Click for the first — One summer’s reading group: Preface
Click for the third — One summer’s reading group: Postscript
Every summer a group of about twenty high school students, mostly Jewish, from Bayonne, Jersey City and Hoboken met every day on the beach at Tenth Avenue in Belmar. One year, 1966?, someone started reading holocaust stories out loud. I took the photo above. That’s not me front and center.
I knew about the Holocaust. I had read Anne Frank and had seen the movie. My father, he’s on the left, and uncles had fought in the war, although none in Europe. Family of friends had numbers on their arms.
Distant cousins would write to us periodically telling us about their lives and asking us for financial support. They had escaped from Hitler — I do not know if they were in the camps or not — but they had made their way to Israel. There were two girls, Tamara and Shulamith, about my sister’s and my age. That is them to the right in Tel Aviv 1954. My mother always got upset when these letters came, and there would be whispered conversations between my mom and dad.
My mother always made me feel as though it could happen again — Jews being rounded up and imprisoned or killed, anytime, anywhere. It is true that one morning we woke up to a swastika drawn with snow on the gate to our backyard. We believed but never were certain that the children who lived on the corner and who attended St. Andrew’s did it. After all, the nuns at St. Andrew’s used to walk their students to the corner after school to make sure they didn’t stop at “the Jew” Lennie’s candy store.
Mom distrusted anyone who was not a member of the tribe. She spoke of Jews not being served in restaurants, not getting jobs. We knew of families who had changed their names. I’d come home from school during the McCarthy era to find her glued to the television set, and many evenings I would hear her talking to my father, who was the token Jew in his department in the Civil Service Commission. She feared he and some of their friends would be called up before the committee. Who knew what to think? I was young.
I was sucked into the Holocaust readings with fascination and horror, and felt we were doing something that our parents — at least mine — would not approve. Even many years after that summer, my imagination was filled with images of blond, blue-eyed men and women with thick accents opening up my stomach to see if the monkey sperm with which they had tried to impregnate me had created a monster. Or they would take away my glasses and since I was minus 16 in one eye and minus 18 in the other I would be useless and they would send me to the showers.
As my life became more my own these nightmares disappeared. My mom relaxed too. She welcomed into the family a “very nice” Protestant son-in-law with parents who, she was surprised but relieved to discover, had similar values and life-style to hers. There she is with my husband’s mom at the our wedding. She lived in senior communities with few Jewish neighbors and fewer if any Jewish staff on which she grew to depend. She sang the Jewish holiday songs and relished the holiday meals and lit the Sabbath candles. She sang Christmas carols and enjoyed the lights on the Christmas trees. I hope her heart softened and she was less afraid.

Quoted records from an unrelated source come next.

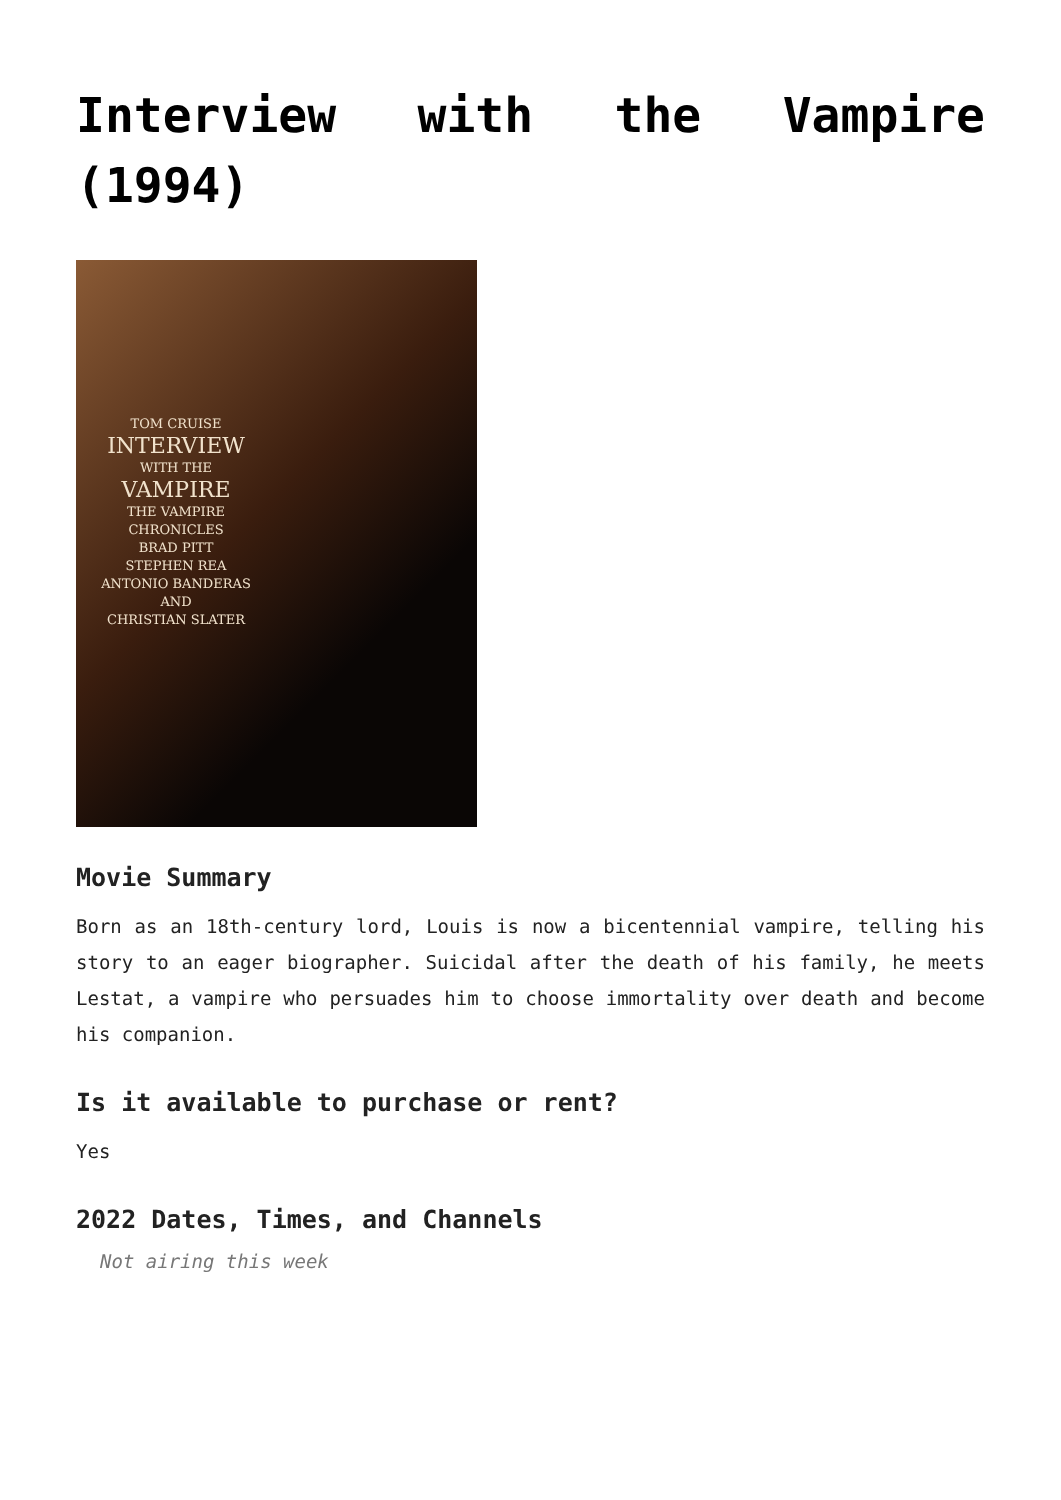Interview with the Vampire (1994)
TOM CRUISE
INTERVIEW
WITH THE
VAMPIRE
THE VAMPIRE CHRONICLES
BRAD PITT
STEPHEN REA
ANTONIO BANDERAS
AND
CHRISTIAN SLATER
Movie Summary
Born as an 18th-century lord, Louis is now a bicentennial vampire, telling his story to an eager biographer. Suicidal after the death of his family, he meets Lestat, a vampire who persuades him to choose immortality over death and become his companion.
Is it available to purchase or rent?
Yes
2022 Dates, Times, and Channels
Not airing this week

But now I think mother might have been right, and I was naive.
It would do us all good to spend a summer reading about the Holocaust and the millions killed in genocidal wars in Korea, Rwanda, India, the Ukraine, Algeria, the Congo, and, and, and. We might read about how self-righteous white men in our own country treated the Native Americans, and how they pulled Africans from their homes and made them slaves, and how they now, every day during this tedious primary season, spew hate and bigotry as a mainstay of America’s exceptionalism.
Oh dear, I’m ranting. Forgive me.
Our world is diverse. Let us one day rejoice in these differences and recognize the infinite possibilities they offer. Let us one day work together for the benefit of all mankind and this remarkable, beautiful, rich world we live in.